Alas, eight years of Bush/Cheney rule have destroyed a lot of brain cells in Washington, not just those at the Post. ABC's anchors convinced themselves that the most important issues facing a country in crisis were flag pins, preacher politics and cutting capital gains taxes. Mark Halperin of ABC and Time, an avatar of the notion that Matt Drudge is America's most influential journalist, continued to cover politics as if Karl Rove were constantly whispering in his ear. (If you're wondering how it was that Halperin was so certain that McCain had chosen Mitt Romney rather than Sarah Palin as his running mate, you needed only to know that Romney's selection was Rove's pet project.) Over at the Associated Press, a single outlier poll taken after the third debate led a reporter to credit McCain's "strong debate performance" with reversing the tide of the race. In fact, the tide remained unchanged, and the only people who thought otherwise worked for Rupert Murdoch.
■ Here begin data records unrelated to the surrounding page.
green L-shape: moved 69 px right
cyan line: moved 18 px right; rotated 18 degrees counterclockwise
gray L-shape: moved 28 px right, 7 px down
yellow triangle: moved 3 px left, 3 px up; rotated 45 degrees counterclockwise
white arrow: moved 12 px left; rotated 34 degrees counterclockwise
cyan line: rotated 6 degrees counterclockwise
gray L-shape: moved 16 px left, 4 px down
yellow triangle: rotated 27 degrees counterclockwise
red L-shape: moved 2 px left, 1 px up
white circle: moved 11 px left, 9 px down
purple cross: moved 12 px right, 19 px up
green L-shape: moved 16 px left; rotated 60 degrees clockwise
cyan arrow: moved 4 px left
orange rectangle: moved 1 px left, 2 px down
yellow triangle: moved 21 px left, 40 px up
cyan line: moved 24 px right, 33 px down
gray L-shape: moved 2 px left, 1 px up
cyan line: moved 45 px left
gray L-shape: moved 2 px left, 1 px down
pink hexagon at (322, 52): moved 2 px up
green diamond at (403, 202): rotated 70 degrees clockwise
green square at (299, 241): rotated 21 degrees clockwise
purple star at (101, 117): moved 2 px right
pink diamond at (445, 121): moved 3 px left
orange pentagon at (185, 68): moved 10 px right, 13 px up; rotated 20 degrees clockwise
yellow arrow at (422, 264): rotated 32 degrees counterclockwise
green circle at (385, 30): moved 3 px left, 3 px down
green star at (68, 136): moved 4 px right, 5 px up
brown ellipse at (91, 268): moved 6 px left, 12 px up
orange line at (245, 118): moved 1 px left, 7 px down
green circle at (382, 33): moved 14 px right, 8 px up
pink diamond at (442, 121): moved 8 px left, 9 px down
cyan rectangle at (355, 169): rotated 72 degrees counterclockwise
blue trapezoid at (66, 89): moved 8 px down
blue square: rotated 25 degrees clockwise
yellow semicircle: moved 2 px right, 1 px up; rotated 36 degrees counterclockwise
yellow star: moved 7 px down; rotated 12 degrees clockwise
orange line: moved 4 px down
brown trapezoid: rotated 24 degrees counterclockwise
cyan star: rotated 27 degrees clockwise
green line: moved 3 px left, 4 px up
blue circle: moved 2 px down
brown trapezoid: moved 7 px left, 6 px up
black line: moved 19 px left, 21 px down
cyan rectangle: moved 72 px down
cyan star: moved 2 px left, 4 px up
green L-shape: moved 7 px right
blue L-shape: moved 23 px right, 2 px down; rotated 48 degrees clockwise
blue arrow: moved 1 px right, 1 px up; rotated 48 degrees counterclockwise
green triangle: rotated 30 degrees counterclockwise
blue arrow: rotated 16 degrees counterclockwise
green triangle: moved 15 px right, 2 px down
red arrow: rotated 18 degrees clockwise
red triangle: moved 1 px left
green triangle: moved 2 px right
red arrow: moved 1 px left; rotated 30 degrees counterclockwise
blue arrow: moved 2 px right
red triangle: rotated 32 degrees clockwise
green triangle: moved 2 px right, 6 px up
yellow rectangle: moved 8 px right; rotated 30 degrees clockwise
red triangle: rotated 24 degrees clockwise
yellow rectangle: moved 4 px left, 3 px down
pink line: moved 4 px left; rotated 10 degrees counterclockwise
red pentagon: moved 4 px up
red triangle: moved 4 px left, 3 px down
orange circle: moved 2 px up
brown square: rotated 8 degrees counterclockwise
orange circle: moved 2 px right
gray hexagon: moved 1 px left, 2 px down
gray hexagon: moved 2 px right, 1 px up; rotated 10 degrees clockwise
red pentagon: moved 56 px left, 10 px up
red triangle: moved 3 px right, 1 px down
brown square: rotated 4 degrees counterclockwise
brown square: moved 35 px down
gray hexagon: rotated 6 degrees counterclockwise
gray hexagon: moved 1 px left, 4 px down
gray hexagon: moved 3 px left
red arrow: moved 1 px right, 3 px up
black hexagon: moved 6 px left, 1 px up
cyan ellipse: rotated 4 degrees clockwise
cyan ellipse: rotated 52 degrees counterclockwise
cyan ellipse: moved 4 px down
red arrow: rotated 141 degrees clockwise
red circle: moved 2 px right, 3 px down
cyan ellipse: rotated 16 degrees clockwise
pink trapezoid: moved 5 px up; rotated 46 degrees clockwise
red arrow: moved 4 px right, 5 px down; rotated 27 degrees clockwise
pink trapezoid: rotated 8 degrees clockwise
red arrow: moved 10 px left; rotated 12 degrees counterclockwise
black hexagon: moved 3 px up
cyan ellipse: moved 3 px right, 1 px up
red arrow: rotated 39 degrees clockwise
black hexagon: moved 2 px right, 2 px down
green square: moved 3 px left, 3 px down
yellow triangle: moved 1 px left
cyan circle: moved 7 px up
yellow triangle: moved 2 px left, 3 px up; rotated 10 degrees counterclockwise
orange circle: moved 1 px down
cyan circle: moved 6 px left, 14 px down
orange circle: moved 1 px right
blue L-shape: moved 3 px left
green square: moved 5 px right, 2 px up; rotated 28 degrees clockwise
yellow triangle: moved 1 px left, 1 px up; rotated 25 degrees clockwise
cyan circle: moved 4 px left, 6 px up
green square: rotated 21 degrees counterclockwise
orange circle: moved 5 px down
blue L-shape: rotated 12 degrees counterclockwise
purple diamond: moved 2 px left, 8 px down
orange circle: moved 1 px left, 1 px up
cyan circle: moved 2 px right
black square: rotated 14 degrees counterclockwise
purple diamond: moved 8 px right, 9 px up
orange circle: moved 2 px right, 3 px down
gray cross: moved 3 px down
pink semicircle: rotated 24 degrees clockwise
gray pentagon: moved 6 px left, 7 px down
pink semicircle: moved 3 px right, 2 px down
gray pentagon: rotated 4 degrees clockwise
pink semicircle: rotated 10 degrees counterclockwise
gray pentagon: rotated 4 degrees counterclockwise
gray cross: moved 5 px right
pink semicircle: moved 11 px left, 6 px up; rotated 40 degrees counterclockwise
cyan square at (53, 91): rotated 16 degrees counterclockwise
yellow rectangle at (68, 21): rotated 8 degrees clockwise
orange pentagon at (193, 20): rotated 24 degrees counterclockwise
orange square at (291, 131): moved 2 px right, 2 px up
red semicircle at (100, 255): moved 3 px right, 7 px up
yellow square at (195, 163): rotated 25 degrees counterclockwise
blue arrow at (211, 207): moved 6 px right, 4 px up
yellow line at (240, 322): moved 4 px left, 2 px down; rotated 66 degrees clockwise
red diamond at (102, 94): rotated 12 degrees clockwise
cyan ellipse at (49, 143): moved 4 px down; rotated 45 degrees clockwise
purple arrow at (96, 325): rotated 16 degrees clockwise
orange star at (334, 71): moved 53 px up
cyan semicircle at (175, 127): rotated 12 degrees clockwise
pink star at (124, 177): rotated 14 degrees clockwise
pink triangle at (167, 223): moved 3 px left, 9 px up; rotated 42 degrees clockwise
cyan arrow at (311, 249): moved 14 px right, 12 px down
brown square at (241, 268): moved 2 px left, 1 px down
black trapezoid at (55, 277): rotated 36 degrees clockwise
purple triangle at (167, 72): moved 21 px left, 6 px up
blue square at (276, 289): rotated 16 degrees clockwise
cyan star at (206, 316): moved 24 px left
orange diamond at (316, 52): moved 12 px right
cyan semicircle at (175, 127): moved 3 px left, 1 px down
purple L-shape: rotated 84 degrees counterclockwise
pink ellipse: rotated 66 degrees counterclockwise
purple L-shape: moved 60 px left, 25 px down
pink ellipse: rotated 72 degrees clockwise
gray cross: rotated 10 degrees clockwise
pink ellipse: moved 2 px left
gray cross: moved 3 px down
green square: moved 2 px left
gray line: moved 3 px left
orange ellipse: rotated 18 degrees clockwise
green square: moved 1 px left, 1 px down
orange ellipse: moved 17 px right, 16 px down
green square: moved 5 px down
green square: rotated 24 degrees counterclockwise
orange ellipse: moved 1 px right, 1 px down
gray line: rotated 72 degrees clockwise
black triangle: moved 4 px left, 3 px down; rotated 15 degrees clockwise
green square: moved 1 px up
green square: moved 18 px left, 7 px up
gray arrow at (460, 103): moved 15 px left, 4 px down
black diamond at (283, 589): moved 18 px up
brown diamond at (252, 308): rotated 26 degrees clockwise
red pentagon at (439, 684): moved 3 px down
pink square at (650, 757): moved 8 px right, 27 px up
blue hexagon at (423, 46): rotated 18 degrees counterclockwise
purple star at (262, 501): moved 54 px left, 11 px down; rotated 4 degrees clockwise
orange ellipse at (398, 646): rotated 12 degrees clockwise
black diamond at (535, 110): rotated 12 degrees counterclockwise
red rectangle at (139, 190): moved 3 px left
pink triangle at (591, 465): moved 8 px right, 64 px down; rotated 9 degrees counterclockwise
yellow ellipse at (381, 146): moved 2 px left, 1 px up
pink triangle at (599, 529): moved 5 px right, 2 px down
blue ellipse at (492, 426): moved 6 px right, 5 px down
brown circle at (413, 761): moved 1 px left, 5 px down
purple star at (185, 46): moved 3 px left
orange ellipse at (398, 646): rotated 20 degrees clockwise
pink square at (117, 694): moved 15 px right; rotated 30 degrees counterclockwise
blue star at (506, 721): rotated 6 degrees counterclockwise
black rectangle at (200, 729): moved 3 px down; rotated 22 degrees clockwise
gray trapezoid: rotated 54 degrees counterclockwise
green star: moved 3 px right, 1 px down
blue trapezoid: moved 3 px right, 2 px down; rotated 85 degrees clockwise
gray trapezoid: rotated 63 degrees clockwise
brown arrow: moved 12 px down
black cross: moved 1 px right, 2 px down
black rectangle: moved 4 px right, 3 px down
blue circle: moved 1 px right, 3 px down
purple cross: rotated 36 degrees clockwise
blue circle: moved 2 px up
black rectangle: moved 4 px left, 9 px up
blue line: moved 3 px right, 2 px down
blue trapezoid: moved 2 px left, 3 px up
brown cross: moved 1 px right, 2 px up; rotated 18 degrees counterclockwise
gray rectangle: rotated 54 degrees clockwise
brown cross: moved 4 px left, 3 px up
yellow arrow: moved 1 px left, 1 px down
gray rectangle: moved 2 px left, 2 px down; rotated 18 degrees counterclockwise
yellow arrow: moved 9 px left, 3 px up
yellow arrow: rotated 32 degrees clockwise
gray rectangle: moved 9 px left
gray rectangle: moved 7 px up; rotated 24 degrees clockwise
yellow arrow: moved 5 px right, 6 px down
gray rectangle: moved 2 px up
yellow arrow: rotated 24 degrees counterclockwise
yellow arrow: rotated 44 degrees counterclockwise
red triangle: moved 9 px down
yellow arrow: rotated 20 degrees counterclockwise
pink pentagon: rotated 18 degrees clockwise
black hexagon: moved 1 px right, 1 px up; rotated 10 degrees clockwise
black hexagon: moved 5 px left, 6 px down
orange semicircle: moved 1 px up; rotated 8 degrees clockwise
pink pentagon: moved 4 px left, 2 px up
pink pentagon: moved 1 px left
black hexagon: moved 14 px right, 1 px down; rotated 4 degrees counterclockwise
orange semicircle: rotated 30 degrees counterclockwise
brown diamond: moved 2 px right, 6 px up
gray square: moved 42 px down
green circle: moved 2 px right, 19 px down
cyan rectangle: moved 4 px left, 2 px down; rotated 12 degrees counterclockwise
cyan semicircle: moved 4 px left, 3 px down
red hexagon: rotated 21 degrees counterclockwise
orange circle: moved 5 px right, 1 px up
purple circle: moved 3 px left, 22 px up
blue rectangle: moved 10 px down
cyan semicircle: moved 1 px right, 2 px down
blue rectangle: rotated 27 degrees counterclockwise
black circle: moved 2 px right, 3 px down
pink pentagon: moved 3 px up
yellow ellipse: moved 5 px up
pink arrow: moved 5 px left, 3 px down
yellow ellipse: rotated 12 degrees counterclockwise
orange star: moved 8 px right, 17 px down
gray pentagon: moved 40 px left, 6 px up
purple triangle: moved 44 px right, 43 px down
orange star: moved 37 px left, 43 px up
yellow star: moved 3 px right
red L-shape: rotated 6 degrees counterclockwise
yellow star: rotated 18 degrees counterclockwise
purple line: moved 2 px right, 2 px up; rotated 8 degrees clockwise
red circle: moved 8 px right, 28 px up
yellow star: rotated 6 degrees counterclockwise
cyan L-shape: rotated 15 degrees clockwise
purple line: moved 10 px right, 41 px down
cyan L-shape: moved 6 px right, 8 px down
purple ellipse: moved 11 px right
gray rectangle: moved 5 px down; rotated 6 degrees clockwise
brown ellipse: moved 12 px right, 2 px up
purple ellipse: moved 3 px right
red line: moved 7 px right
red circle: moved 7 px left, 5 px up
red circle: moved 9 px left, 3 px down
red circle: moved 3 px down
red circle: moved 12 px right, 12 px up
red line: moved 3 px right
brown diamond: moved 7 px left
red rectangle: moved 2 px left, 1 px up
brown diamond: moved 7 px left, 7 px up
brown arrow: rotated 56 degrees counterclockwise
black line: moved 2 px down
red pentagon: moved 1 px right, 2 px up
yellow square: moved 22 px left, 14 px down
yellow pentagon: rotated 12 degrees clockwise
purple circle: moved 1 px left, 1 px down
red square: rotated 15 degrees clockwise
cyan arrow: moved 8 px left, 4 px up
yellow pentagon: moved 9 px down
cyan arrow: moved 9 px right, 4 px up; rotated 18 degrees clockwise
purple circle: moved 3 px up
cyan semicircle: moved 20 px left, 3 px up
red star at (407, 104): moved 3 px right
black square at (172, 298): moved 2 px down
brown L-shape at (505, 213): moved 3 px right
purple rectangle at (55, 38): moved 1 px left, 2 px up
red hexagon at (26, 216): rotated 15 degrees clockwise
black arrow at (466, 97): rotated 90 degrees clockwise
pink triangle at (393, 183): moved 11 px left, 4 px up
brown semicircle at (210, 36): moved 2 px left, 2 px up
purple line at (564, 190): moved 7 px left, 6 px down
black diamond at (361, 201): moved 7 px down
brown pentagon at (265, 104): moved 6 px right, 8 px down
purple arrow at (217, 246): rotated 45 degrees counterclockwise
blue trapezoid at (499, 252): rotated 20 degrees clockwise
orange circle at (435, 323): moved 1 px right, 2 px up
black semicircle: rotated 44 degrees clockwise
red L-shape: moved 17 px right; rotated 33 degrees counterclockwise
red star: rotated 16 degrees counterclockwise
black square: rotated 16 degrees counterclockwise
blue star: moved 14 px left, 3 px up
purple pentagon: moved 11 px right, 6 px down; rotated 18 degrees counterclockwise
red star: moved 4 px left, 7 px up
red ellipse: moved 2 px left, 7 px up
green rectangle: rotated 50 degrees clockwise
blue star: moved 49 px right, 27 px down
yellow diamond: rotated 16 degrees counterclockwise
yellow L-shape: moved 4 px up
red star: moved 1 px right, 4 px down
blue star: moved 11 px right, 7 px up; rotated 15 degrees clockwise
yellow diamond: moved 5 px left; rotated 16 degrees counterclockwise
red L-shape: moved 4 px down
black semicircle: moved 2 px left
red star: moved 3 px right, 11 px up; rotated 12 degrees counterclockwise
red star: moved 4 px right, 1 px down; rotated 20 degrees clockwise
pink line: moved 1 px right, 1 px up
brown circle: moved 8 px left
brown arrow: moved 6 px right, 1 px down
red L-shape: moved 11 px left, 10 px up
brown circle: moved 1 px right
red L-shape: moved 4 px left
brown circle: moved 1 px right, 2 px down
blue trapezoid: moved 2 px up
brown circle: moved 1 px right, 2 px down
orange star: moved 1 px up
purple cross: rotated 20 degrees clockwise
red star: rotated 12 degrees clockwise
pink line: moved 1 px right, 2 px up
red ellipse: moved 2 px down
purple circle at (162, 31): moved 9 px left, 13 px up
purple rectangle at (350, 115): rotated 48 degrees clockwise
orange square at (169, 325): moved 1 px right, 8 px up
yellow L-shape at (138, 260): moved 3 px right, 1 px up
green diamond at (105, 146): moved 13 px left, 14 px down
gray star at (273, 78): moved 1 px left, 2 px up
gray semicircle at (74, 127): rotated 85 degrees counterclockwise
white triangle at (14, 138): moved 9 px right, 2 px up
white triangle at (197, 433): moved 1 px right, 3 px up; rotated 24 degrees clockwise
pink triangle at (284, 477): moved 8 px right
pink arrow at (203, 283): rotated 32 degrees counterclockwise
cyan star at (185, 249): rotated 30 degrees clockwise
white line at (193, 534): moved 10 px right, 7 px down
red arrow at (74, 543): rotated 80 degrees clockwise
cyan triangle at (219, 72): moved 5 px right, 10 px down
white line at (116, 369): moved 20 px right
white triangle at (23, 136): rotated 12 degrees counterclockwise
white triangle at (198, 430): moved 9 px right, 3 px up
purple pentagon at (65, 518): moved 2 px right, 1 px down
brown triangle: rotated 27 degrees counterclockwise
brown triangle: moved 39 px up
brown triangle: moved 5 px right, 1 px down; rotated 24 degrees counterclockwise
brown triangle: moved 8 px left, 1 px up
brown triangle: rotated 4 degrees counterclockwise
Would it surprise anyone to learn that AP's Washington bureau chief, Ron Fournier, had been offered a job on the McCain campaign?
Another reputation to suffer greatly during this election cycle, sadly, was that of New York Times publisher Arthur Sulzberger Jr. True, the paper's political coverage was by and large first-rate, as was much of the commentary offered on its editorial pages. But the paper could not escape the stench emanating from the presence of longtime Republican operative William Kristol, whose backstage politicking on behalf of the hapless Palin, frequent factual errors and ridiculous pretense that Obama was "disdainful...of bourgeois America" but "usually good at disguising this" proved a consistent source of embarrassment to pretty much everyone associated with the newspaper. You may recall that when readers objected to the hiring last December, editorial-page editor Andrew Rosenthal mocked their stubborn refusal to admire this "respected conservative intellectual" and called the complaints "intolerant" and "fear[ful] of opposing views." Well, thanks to Barack Obama, we can say goodbye and good riddance to all that. As Mr. Springsteen might put it should he show up in Washington on January 20, "These are better days."